Julio Cesar Haro v. State

371 S.W.3d 262, 2011 WL 6938530, 2011 Tex. App. LEXIS 10218
CourtCourt of Appeals of Texas
DecidedDecember 29, 2011
Docket01-10-00877-CR, 01-10-00878-CR
StatusPublished
Cited by18 cases

This text of 371 S.W.3d 262 (Julio Cesar Haro v. State) is published on Counsel Stack Legal Research, covering Court of Appeals of Texas primary law. Counsel Stack provides free access to over 12 million legal documents including statutes, case law, regulations, and constitutions.

Bluebook
Julio Cesar Haro v. State, 371 S.W.3d 262, 2011 WL 6938530, 2011 Tex. App. LEXIS 10218 (Tex. Ct. App. 2011).

Opinion

OPINION

JANE BLAND, Justice.

A Harris County grand jury handed down two indictments, both charging Julio Cesar Haro with aggravated sexual assault of a child. See Tex. Penal Code Ann. § 22.021 (West 2011). The jury found him guilty of both charges and assessed his punishment at 25 years’ confinement for each offense. On appeal, Haro contends that the trial court committed reversible error during voir dire in its explanation of the beyond-a-reasonable-doubt standard of proof, and that his trial counsel rendered ineffective assistance in failing to object to that explanation. We hold that, while Haro failed to preserve his objection to the trial court’s explanation of reasonable doubt, the trial court did not commit fundamental error, and trial counsel’s failure to object during that voir dire explanation does not satisfy the Strickland v. Washington test for showing ineffective assistance. 466 U.S. 668, 687-88, 104 S.Ct. 2052, 2064-65, 80 L.Ed.2d 674 (1984). We therefore affirm.

Background

Haro’s issues on appeal both concern the trial court’s explanation of “reasonable doubt” during voir dire:

Now, I mentioned beyond a reasonable doubt a while ago, and that’s the standard of proof we employ here in the criminal courts. Some of you have been on civil juries before; the standard there is different. Instead of going through a civic lesson on every standard of proof, let’s just deal with the one that we’re going to be dealing with and that’s beyond a reasonable doubt.
Now, when I first started coming down here to the courthouse back in 1982, ... we had no definition for reasonable doubt ... and we told jurors ... that reasonable doubt is what the individual juror believes it to be. Well, we rocked along just fine that way.
*264 And then the Court .... of Criminal Appeals decided no, we do have a definition for beyond a reasonable doubt and here it is.
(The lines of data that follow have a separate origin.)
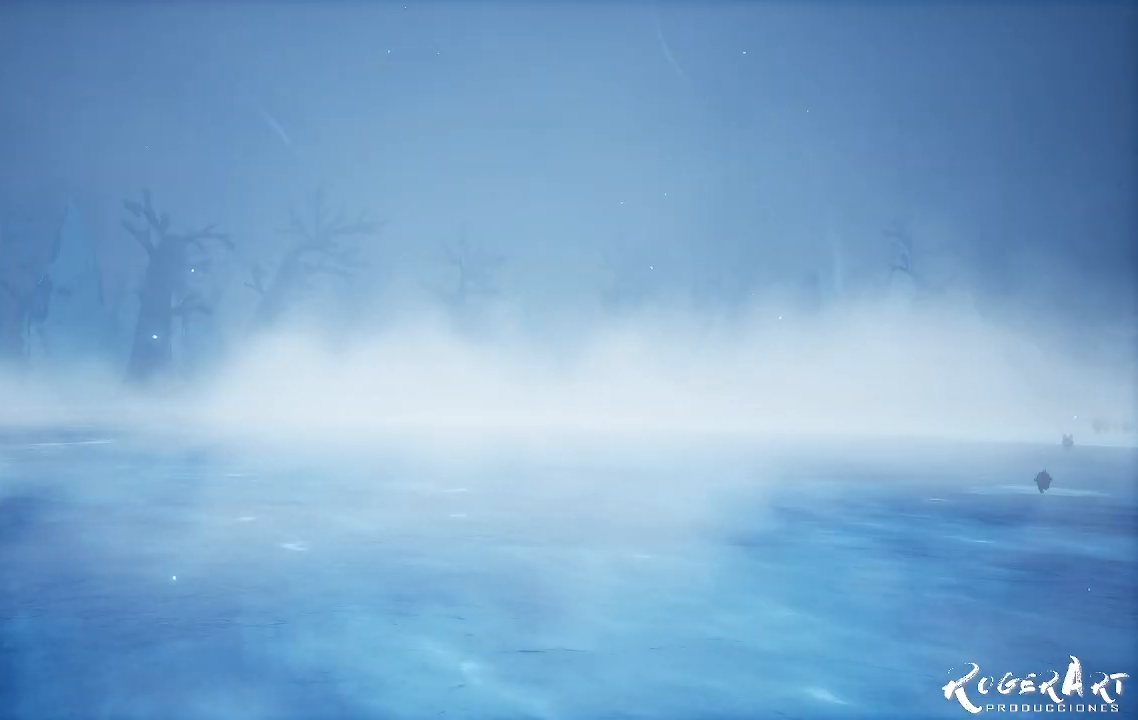
{"buttons": [], "left_stick": "center", "right_stick": "right", "events": [[433, "right_stick", "right"]]}
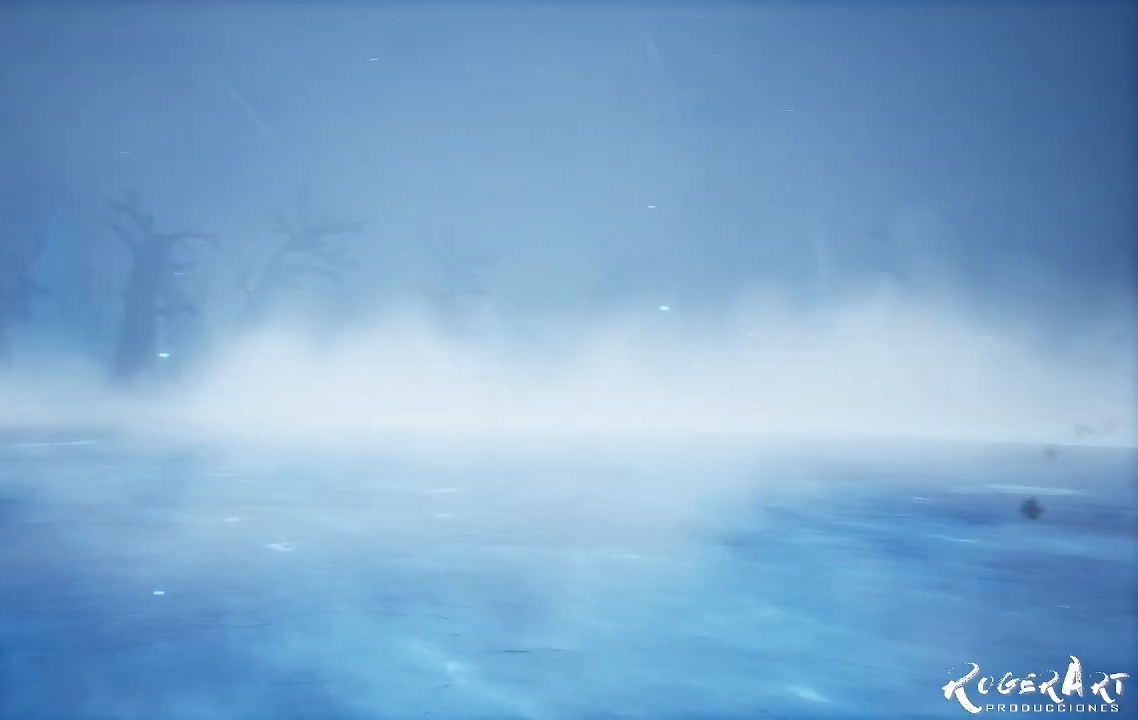
{"buttons": [], "left_stick": "center", "right_stick": "center", "events": [[267, "right_stick", "center"]]}
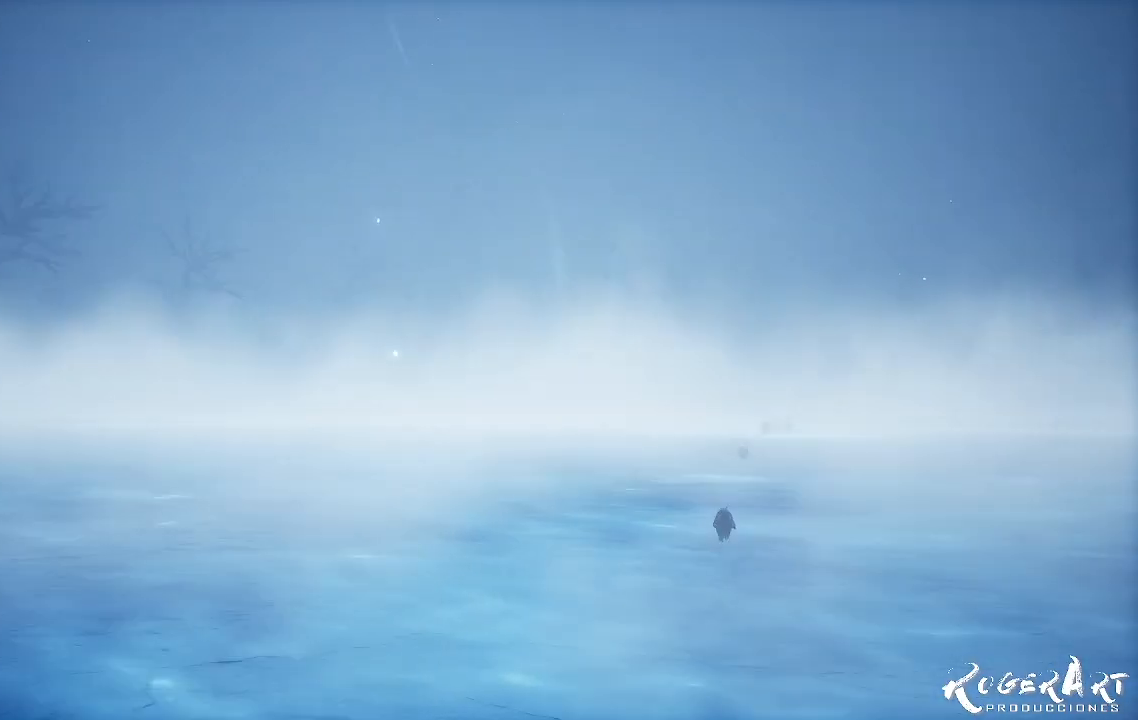
{"buttons": [], "left_stick": "center", "right_stick": "center", "events": []}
And so we [used] that definition for several years.... Well, they got to looking at it again and said, you know what, I think we had it right the first time. So, we are back to beyond a reasonable doubt being what the individual jurors believe[] it to be. It’s not beyond all possible doubt, and the Charge will tell you that, it’s beyond a reasonable doubt. So, I can’t give you a definition. I can give you some suggestions, kind of get you thinking about it and really tell you what some folks on juries before have told me they thought beyond a reasonable doubt meant to them. But ultimately, you, individually, g[e]t to decide what beyond a reasonable doubt means to you. I’ve heard people say that it is an intellectual exercise based on reason, common sense and logic. I’ve heard people say it’s something you know in your heart. You listen to everything. You weigh it all. You determine what you believe based on your experience, and you filter it through the law the Court gives you.
I’ve heard other people say it’s something you know in your gut, after considering everything brought to you, looking and seeing what’s credible, what’s not, who has reason to fabricate, who does not. It’s just something that you feel in your gut after listening to everything clearly. Folks, I would submit to you that it’s probably a little bit of all three; but you have to make that decision.
So, I’ve got two questions for you along these lines. First of all, knowing yourself like no one else knows you, can you determine what beyond a reasonable doubt means to you? Can you do that? Anyone who cannot? All right. And will you hold the State to that burden as to each and every element of the offense charged as the law says you must? Can you do that? All right. Anyone who cannot? Fair enough.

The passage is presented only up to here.